- **Assigned task**: Please copy, exactly as written, the span from the first line below to the line that contains "(e.g. translation invariant)", including both, and skip the pictures.

- **Data to examine**:
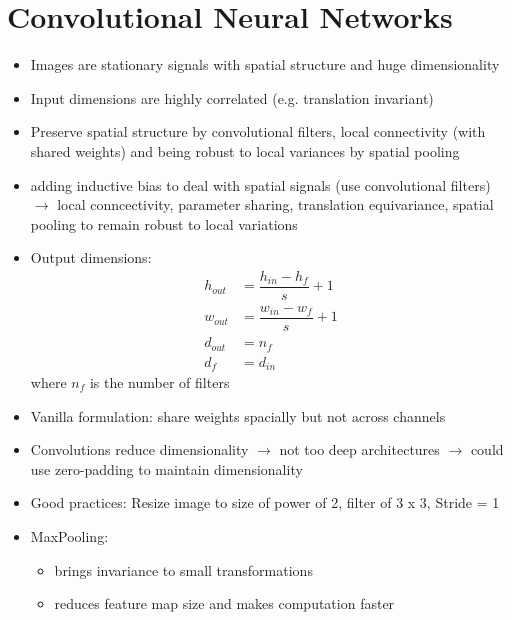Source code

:\section{Convolutional Neural Networks}
\begin{itemize}
	\item Images are stationary signals with spatial structure and huge dimensionality
	\item Input dimensions are highly correlated (e.g. translation invariant)
	\item Preserve spatial structure by convolutional filters, local connectivity (with shared weights) and being robust to local variances by spatial pooling
	\item adding inductive bias to deal with spatial signals (use convolutional filters) $\rightarrow$ local conncectivity, parameter sharing, translation equivariance, spatial pooling to remain robust to local variations
	\item Output dimensions: $$\begin{aligned} h_{out} &= \dfrac{h_{in}-h_f}{s} + 1 \\ w_{out} &= \dfrac{w_{in}-w_f}{s} + 1 \\ d_{out} &= n_f \\ d_f &= d_{in} \end{aligned}$$ where $n_f$ is the number of filters
	\item Vanilla formulation: share weights spacially but not across channels
	\item Convolutions reduce dimensionality $\rightarrow$ not too deep architectures $\rightarrow$ could use zero-padding to maintain dimensionality
	\item Good practices: Resize image to size of power of 2, filter of 3 x 3, Stride = 1
	\item MaxPooling:
	\begin{itemize}
		\item brings invariance to small transformations
		\item reduces feature map size and makes computation faster
	\end{itemize}
\end{itemize}
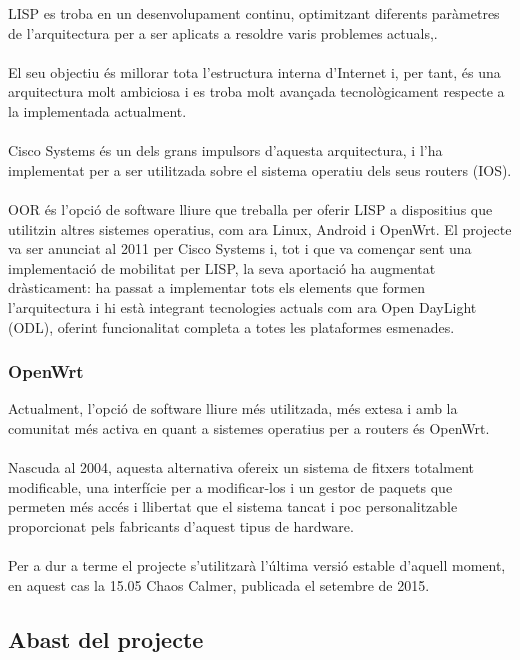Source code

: \documentclass[11pt]{article}
\begin{document}
LISP es troba en un desenvolupament continu, optimitzant diferents paràmetres de l’arquitectura per a ser aplicats a resoldre varis problemes actuals\cite{freitas15},\cite{cisco15}.\\
\\
El seu objectiu és millorar tota l’estructura interna d’Internet i, per tant, és una arquitectura molt ambiciosa i es troba molt avançada tecnològicament respecte a la implementada actualment. \\
\\
Cisco Systems és un dels grans impulsors d’aquesta arquitectura, i l’ha implementat per a ser utilitzada sobre el sistema operatiu dels seus routers (IOS).\\
\\
OOR és l’opció de software lliure que treballa per oferir LISP a dispositius que utilitzin altres sistemes operatius, com ara Linux, Android i OpenWrt. El projecte va ser anunciat al 2011 per Cisco Systems i, tot i que va començar sent una implementació de mobilitat per LISP\cite{albert09}, la seva aportació ha augmentat dràsticament: ha passat a implementar tots els elements que formen l’arquitectura i hi està integrant tecnologies actuals com ara Open DayLight (ODL)\cite{alberts15}, oferint funcionalitat completa a totes les plataformes esmenades.

\subsubsection{OpenWrt}
Actualment, l’opció de software lliure més utilitzada, més extesa i amb la comunitat més activa en quant a sistemes operatius per a routers és OpenWrt. \\
\\
Nascuda al 2004, aquesta alternativa ofereix un sistema de fitxers totalment modificable, una interfície per a modificar-los i un gestor de paquets que permeten més accés i llibertat que el sistema tancat i poc personalitzable proporcionat pels fabricants d’aquest tipus de hardware.\\
\\
Per a dur a terme el projecte s’utilitzarà l’última versió estable d’aquell moment, en aquest cas la 15.05 Chaos Calmer, publicada el setembre de 2015.
\subsection{Abast del projecte}
\end{document}
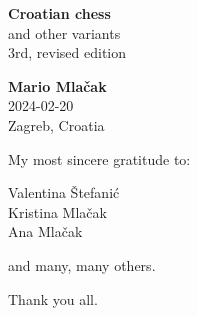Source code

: \documentclass[a5paper,12pt]{book} %
\begin{document}
\thispagestyle{empty}
\vspace*{7.3\baselineskip}
\begin{center}
    \textbf{\Large{Croatian chess}} \\ [1.0em]
    \large{and other variants} \\ [1.0em]
    \small{3rd, revised edition} \\ [2.0cm]
    \vspace*{7.3\baselineskip}

    \textbf{\large{Mario Mlačak}} \\ [1.0em]
    \small{2024-02-20} \\ [0.5em] %
    \small{Zagreb, Croatia}
\end{center}
\clearpage %

\thispagestyle{empty}
\vspace*{0.1\textheight}
\clearpage %

\thispagestyle{empty}
\vspace*{0.2\textheight}
\begin{flushright}
My most sincere gratitude to:

Valentina Štefanić \\
Kristina Mlačak \\
Ana Mlačak

and many, many others.

Thank you all.
\end{flushright}
\clearpage %

\thispagestyle{empty}
\vspace*{0.1\textheight}
\clearpage %


\end{document}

- **Answer below**:
Source code

:\section{Convolutional Neural Networks}
\begin{itemize}
	\item Images are stationary signals with spatial structure and huge dimensionality
	\item Input dimensions are highly correlated (e.g. translation invariant)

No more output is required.